Análise: Sucessão na PGR é pano de fundo de resolução ‘anti-Lava Jato’

Vera Magalhães

25 de abril de 2017 | 10h03

O pano de fundo para a tentativa de aprovar no Conselho Nacional do Ministério Público uma resolução restringindo a cessão de procuradores de uma unidade para outra é a disputa pelo cargo de procurador-geral da República, que acontece em setembro, mas cuja campanha já está a pleno vapor.
A subprocuradora-geral da República Raquel Dodge, autora do projeto de resolução, adotou uma pauta da “categoria” e, movida pelo corporativismo, acabou encampando uma pauta cujo objetivo inicial não era tolher investigações como a Lava Jato — mas que terá esse efeito, se aprovada.
Os embates entre os grupos de Rodrigo Janot e de outros concorrentes ao posto de comando do Ministério Público já se desenrolam há meses em instâncias como o CNMP. A diferença é que agora isso foi escancarado pelas consequências que a aprovação do projeto de resolução podem trazer para operações como Lava Jato, Zelotes, Acrônimo e Greenfileld.
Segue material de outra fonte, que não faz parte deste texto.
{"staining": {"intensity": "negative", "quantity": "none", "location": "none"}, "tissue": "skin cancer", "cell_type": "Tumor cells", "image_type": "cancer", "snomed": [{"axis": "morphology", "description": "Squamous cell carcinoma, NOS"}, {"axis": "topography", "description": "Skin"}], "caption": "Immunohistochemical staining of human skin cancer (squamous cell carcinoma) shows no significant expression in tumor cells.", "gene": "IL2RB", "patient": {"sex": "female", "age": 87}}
Muitos dos integrantes do grupo de trabalho que atua no gabinete de Janot na Lava Jato e dos que integram a força-tarefa da operação em Curitiba são cedidos por outros estados. O “desfalque” de profissionais para as tarefas corriqueiras das procuradorias é uma pauta com viés “sindicalista”, mas capaz de angariar muitos votos na eleição que vai definir a lista tríplice para o cargo de procurador-geral.
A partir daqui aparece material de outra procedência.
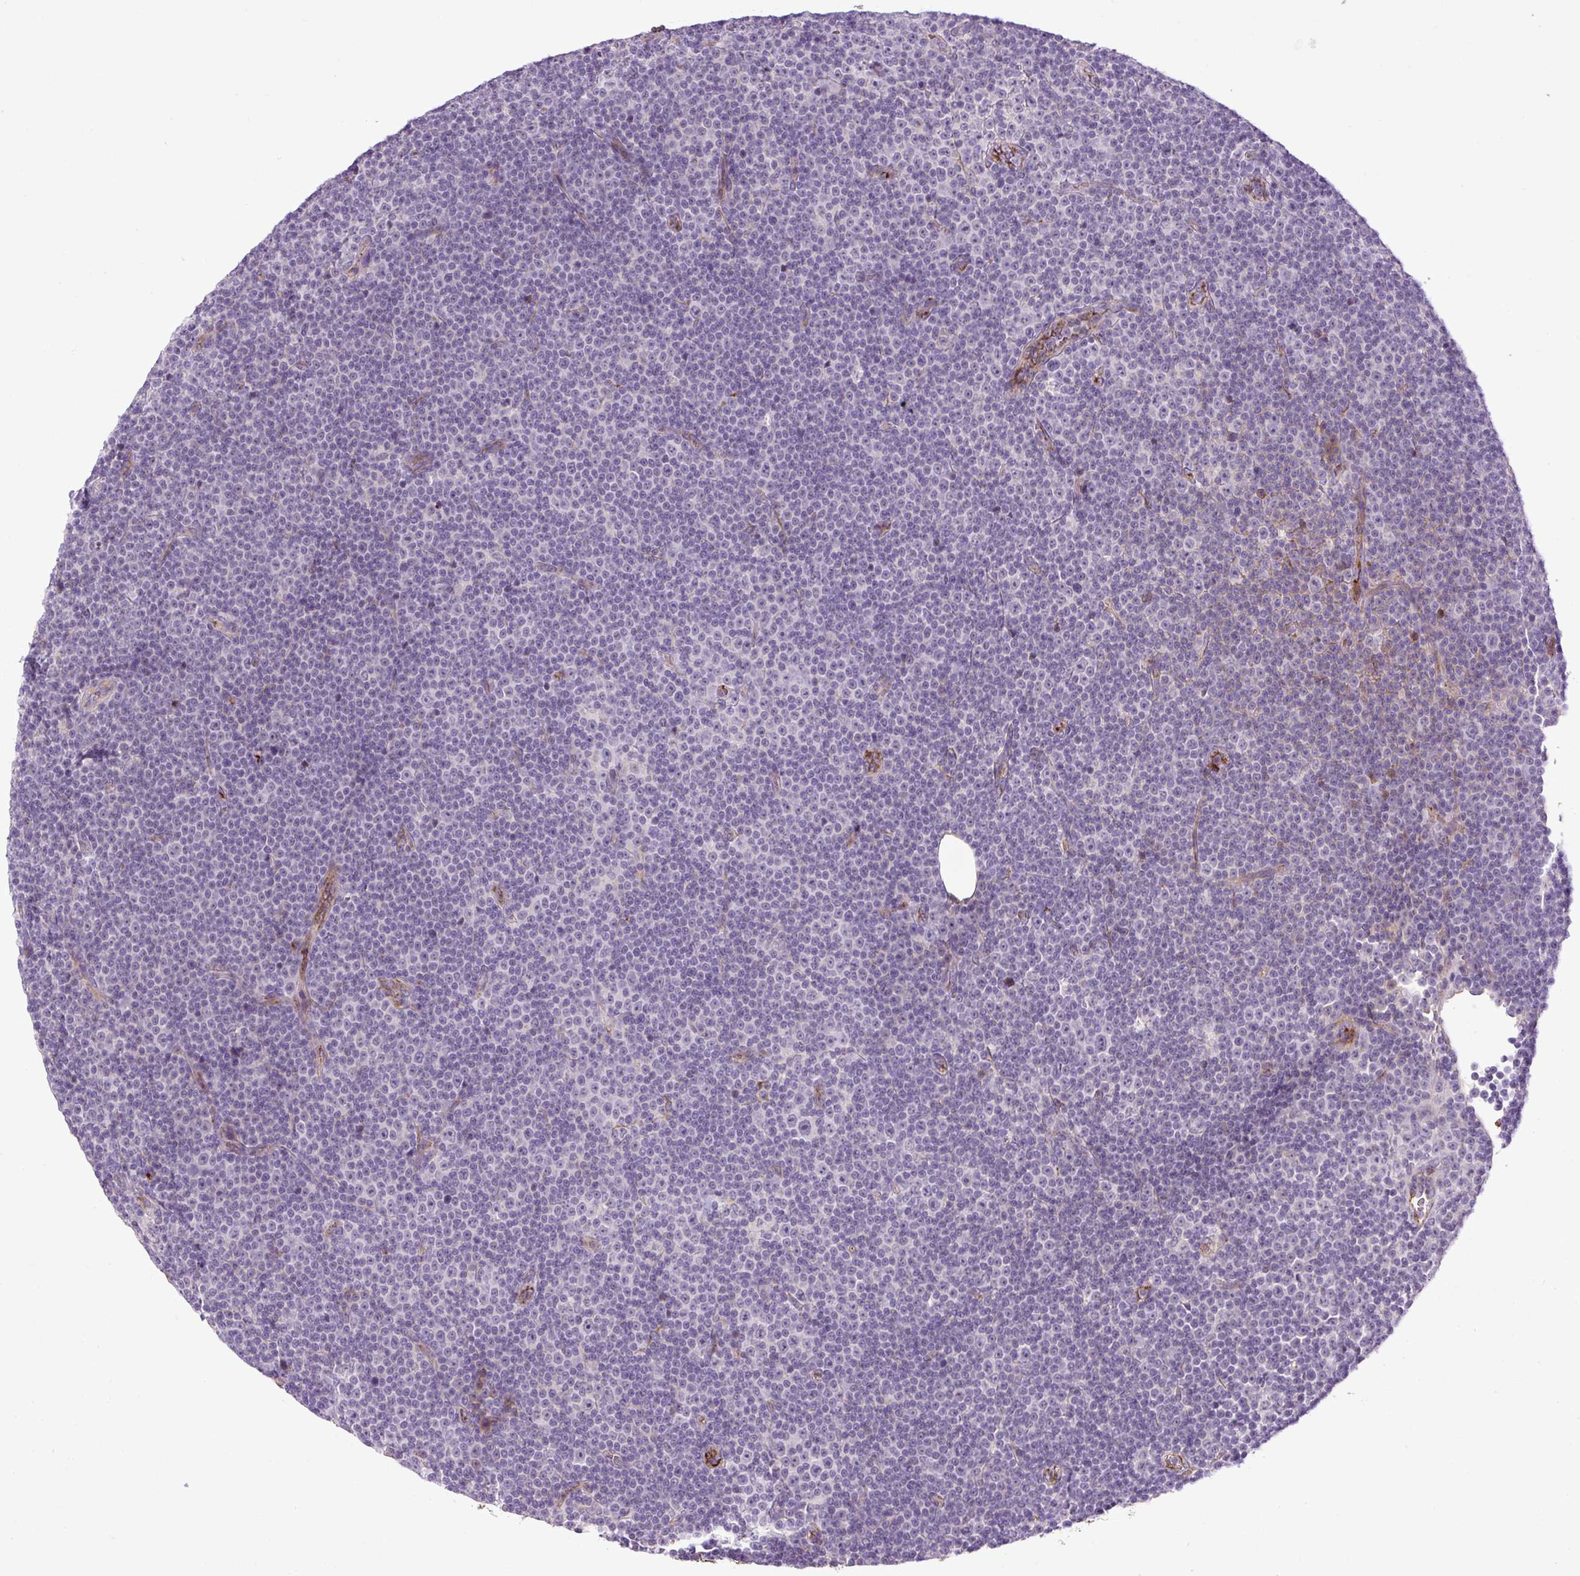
{"staining": {"intensity": "negative", "quantity": "none", "location": "none"}, "tissue": "lymphoma", "cell_type": "Tumor cells", "image_type": "cancer", "snomed": [{"axis": "morphology", "description": "Malignant lymphoma, non-Hodgkin's type, Low grade"}, {"axis": "topography", "description": "Lymph node"}], "caption": "IHC histopathology image of human low-grade malignant lymphoma, non-Hodgkin's type stained for a protein (brown), which exhibits no staining in tumor cells.", "gene": "LEFTY2", "patient": {"sex": "female", "age": 67}}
Por isso a restrição à cessão de procuradores ganhou o endosso de outros concorrentes ao posto de Janot, como o também subprocurador Carlos Frederico Santos.
Paradoxalmente, a pauta, identificada como um dos riscos à Lava Jato, pode acabar angariando mais apoio na sociedade à recondução de Janot. Antes alvo de desconfiança por setores que o consideravam muito próximo ao PT, o atual PGR galgou posições ao apresentar a lista ecumênica de políticos que serão investigados a partir das delações da Odebrecht.
Propostas como esse desastrado projeto de resolução, um petardo na Lava Jato que parte justamente de seu interior, têm tudo para levar mais água para o moinho de Janot, ao menos fora da corporação.